• **About this task**
Print, without any change, the lines that start at the beginning of the first of the rows below and end at the line containing "Заболевания органов пищеварения", with both ends included.

• **Records provided**
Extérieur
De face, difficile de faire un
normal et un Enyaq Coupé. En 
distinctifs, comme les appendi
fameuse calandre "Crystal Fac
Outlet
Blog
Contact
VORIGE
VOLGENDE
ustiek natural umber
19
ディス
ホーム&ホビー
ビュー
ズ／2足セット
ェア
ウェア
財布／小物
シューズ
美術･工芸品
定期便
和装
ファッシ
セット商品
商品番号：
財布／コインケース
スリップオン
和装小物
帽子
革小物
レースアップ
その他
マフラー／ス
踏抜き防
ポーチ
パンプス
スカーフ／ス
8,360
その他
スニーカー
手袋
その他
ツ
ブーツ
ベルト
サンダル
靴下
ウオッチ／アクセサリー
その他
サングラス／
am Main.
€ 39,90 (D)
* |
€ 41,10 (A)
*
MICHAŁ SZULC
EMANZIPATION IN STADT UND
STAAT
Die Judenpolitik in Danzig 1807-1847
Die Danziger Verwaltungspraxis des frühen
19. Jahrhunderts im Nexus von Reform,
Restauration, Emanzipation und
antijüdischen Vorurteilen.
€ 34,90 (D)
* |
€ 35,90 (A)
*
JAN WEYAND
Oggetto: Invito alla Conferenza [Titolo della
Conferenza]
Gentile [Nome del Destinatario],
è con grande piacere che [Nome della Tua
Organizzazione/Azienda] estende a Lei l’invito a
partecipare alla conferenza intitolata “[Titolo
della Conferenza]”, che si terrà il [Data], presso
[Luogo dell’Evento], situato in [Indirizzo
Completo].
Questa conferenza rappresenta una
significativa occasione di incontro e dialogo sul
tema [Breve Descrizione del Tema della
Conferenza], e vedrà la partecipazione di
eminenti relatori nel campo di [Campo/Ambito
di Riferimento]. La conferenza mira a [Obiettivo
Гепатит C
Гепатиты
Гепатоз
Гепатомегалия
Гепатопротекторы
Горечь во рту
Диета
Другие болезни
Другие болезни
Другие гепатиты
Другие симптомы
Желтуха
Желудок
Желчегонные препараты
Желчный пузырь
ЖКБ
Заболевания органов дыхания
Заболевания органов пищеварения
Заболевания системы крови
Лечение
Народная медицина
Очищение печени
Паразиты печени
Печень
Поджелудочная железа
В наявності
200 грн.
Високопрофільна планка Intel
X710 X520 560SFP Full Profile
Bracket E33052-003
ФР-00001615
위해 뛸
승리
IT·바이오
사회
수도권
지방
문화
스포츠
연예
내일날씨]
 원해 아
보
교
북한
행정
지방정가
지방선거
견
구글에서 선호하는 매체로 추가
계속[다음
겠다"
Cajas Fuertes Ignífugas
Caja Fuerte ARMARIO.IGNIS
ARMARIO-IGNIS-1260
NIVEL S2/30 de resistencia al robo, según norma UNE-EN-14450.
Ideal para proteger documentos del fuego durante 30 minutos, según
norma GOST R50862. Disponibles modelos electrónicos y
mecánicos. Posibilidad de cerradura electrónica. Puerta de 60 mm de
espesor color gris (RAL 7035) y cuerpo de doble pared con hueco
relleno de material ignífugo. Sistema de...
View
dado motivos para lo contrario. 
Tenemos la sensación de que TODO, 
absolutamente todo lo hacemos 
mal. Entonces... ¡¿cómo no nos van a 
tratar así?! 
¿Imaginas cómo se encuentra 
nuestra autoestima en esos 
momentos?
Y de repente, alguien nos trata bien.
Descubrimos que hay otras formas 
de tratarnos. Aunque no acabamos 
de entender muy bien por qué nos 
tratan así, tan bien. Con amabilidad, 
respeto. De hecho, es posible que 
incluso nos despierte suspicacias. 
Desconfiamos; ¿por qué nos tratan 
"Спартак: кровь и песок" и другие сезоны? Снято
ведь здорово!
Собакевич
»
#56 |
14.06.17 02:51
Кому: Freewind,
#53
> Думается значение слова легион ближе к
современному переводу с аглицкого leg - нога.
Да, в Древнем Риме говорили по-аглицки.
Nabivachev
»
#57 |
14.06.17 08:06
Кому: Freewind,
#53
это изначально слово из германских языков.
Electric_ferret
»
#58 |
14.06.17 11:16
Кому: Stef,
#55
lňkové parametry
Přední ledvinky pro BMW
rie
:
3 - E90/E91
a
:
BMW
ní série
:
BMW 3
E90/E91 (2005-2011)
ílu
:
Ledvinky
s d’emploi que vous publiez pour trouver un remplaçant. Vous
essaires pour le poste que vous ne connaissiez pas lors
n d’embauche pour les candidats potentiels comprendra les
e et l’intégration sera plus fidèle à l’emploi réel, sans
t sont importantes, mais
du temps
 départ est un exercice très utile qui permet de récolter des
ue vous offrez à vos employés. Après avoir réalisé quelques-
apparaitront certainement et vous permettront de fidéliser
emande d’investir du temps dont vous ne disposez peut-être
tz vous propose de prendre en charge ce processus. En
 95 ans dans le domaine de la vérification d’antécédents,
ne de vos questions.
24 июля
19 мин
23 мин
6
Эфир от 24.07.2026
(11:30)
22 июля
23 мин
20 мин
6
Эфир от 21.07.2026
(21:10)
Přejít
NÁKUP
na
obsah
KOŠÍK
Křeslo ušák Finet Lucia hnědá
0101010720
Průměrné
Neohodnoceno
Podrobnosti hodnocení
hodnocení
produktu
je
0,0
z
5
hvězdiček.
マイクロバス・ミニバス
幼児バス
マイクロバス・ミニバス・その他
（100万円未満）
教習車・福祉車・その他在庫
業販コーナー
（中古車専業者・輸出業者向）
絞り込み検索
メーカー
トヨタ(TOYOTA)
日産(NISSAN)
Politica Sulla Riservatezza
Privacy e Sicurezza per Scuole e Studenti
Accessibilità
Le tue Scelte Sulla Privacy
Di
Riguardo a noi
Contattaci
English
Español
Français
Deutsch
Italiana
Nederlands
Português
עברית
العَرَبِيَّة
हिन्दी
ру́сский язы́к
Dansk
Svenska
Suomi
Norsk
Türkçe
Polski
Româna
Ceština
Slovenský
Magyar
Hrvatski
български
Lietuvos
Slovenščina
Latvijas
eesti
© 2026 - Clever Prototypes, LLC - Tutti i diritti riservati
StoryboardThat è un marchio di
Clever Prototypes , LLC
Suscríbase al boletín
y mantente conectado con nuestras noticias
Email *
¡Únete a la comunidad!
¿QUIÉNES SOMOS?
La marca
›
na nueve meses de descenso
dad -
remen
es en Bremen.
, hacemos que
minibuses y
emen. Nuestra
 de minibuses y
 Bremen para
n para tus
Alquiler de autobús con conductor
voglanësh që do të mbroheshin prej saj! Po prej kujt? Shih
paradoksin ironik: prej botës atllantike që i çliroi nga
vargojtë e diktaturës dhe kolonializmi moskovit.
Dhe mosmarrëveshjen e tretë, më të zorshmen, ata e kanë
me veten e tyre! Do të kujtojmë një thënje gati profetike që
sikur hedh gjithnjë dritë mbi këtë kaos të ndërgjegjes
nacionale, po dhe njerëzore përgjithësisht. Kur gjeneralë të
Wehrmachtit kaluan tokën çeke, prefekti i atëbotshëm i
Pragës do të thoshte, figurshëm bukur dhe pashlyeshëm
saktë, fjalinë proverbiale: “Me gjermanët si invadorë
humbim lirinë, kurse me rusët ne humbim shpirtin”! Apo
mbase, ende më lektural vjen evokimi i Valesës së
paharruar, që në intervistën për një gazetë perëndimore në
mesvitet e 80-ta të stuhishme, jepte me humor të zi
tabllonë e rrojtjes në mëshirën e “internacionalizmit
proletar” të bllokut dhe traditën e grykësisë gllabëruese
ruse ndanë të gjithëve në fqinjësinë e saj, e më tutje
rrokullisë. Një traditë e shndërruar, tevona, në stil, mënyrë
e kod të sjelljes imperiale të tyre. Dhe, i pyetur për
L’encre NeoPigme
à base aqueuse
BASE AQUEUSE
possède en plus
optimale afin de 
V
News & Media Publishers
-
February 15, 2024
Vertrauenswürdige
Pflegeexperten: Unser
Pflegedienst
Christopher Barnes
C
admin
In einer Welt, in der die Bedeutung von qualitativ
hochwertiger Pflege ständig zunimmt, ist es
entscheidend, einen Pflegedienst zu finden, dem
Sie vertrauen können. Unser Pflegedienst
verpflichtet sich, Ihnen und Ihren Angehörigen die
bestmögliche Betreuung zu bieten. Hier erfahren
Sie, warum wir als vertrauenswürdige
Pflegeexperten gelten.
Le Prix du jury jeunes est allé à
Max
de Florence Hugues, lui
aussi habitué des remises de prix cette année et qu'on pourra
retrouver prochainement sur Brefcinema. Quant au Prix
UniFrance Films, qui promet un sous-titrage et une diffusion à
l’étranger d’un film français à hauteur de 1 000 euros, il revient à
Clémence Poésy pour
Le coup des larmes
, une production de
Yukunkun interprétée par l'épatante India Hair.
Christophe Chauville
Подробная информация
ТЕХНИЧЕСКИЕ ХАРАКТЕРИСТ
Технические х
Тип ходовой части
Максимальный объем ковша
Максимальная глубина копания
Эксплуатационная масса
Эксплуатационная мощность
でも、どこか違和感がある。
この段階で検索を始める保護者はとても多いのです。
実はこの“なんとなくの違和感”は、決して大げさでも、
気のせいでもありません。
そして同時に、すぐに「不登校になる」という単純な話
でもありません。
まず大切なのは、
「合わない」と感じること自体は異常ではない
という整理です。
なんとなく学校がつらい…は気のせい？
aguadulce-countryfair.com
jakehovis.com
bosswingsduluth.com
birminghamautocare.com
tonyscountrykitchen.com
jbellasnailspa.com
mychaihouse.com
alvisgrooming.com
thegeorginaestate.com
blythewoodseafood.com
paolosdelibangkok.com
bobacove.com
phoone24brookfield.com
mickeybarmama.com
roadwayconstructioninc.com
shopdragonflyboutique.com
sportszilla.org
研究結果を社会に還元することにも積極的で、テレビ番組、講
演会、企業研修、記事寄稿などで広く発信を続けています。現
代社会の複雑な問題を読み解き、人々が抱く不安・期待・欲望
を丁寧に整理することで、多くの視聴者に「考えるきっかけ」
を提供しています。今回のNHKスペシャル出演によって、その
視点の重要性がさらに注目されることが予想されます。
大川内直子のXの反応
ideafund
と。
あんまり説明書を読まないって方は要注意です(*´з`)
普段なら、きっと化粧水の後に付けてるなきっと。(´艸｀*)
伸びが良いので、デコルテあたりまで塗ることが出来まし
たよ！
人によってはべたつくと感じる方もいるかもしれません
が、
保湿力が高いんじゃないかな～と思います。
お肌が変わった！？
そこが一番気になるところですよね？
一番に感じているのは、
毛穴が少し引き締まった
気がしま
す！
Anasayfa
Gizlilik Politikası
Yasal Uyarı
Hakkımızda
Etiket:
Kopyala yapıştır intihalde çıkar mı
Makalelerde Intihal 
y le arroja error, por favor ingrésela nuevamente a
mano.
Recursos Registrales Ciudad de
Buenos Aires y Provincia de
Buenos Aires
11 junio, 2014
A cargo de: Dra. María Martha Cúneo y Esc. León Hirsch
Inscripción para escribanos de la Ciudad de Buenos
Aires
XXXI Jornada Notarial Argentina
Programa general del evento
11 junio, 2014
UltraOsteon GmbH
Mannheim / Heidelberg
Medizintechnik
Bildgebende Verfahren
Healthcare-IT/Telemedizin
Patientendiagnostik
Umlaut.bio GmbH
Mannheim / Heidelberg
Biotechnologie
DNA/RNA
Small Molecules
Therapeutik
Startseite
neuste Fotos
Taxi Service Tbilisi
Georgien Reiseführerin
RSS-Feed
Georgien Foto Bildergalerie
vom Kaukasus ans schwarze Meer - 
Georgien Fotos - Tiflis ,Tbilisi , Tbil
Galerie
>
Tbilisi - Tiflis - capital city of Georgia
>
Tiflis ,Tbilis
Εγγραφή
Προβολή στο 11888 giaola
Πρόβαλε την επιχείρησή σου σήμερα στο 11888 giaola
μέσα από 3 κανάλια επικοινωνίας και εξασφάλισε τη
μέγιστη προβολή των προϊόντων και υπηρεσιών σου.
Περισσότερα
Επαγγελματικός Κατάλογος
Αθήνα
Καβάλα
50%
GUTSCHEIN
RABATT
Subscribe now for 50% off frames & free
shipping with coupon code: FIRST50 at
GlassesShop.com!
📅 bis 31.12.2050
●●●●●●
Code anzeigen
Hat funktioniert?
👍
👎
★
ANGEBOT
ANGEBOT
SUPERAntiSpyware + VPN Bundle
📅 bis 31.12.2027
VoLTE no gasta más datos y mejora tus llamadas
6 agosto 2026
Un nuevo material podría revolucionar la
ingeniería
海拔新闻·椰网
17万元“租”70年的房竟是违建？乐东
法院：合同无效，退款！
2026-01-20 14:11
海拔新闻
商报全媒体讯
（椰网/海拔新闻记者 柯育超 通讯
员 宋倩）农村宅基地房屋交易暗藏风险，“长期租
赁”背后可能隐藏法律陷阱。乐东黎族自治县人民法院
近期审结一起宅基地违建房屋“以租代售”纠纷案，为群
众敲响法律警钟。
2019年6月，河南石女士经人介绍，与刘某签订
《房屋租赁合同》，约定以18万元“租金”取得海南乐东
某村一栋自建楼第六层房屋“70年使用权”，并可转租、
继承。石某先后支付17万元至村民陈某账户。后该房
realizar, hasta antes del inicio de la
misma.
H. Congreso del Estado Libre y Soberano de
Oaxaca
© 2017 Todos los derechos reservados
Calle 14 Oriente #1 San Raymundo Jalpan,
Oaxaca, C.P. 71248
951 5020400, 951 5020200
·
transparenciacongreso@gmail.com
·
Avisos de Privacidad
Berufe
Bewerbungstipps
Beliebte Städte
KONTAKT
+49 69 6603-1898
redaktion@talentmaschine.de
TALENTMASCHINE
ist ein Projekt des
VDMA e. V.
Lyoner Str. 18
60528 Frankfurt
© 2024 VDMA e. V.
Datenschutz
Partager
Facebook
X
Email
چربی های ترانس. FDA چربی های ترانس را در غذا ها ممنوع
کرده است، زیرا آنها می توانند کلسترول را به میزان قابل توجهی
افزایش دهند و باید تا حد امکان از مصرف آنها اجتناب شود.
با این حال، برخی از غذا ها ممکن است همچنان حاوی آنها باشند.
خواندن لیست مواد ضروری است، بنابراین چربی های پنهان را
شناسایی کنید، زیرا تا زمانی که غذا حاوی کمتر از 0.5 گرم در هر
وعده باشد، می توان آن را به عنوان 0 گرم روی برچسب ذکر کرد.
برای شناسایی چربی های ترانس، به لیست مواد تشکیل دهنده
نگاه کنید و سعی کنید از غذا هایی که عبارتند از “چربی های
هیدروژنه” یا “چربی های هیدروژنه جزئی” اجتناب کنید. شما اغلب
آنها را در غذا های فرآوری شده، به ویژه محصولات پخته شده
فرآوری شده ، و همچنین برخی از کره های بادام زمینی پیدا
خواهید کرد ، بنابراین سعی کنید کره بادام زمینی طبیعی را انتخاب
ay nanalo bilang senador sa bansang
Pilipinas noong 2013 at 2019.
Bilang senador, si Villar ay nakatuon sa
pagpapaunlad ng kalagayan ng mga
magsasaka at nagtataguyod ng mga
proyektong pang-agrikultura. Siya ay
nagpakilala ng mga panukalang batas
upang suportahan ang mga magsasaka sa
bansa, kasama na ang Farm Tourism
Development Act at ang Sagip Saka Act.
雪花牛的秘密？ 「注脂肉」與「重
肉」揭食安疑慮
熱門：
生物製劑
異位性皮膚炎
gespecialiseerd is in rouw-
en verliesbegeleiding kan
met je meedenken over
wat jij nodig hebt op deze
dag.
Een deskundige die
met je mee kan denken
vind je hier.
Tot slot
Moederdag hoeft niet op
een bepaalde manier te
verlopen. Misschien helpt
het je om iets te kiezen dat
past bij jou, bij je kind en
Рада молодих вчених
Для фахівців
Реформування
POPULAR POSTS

• **Final answer**
Extérieur
De face, difficile de faire un
normal et un Enyaq Coupé. En 
distinctifs, comme les appendi
fameuse calandre "Crystal Fac
Outlet
Blog
Contact
VORIGE
VOLGENDE
ustiek natural umber
19
ディス
ホーム&ホビー
ビュー
ズ／2足セット
ェア
ウェア
財布／小物
シューズ
美術･工芸品
定期便
和装
ファッシ
セット商品
商品番号：
財布／コインケース
スリップオン
和装小物
帽子
革小物
レースアップ
その他
マフラー／ス
踏抜き防
ポーチ
パンプス
スカーフ／ス
8,360
その他
スニーカー
手袋
その他
ツ
ブーツ
ベルト
サンダル
靴下
ウオッチ／アクセサリー
その他
サングラス／
am Main.
€ 39,90 (D)
* |
€ 41,10 (A)
*
MICHAŁ SZULC
EMANZIPATION IN STADT UND
STAAT
Die Judenpolitik in Danzig 1807-1847
Die Danziger Verwaltungspraxis des frühen
19. Jahrhunderts im Nexus von Reform,
Restauration, Emanzipation und
antijüdischen Vorurteilen.
€ 34,90 (D)
* |
€ 35,90 (A)
*
JAN WEYAND
Oggetto: Invito alla Conferenza [Titolo della
Conferenza]
Gentile [Nome del Destinatario],
è con grande piacere che [Nome della Tua
Organizzazione/Azienda] estende a Lei l’invito a
partecipare alla conferenza intitolata “[Titolo
della Conferenza]”, che si terrà il [Data], presso
[Luogo dell’Evento], situato in [Indirizzo
Completo].
Questa conferenza rappresenta una
significativa occasione di incontro e dialogo sul
tema [Breve Descrizione del Tema della
Conferenza], e vedrà la partecipazione di
eminenti relatori nel campo di [Campo/Ambito
di Riferimento]. La conferenza mira a [Obiettivo
Гепатит C
Гепатиты
Гепатоз
Гепатомегалия
Гепатопротекторы
Горечь во рту
Диета
Другие болезни
Другие болезни
Другие гепатиты
Другие симптомы
Желтуха
Желудок
Желчегонные препараты
Желчный пузырь
ЖКБ
Заболевания органов дыхания
Заболевания органов пищеварения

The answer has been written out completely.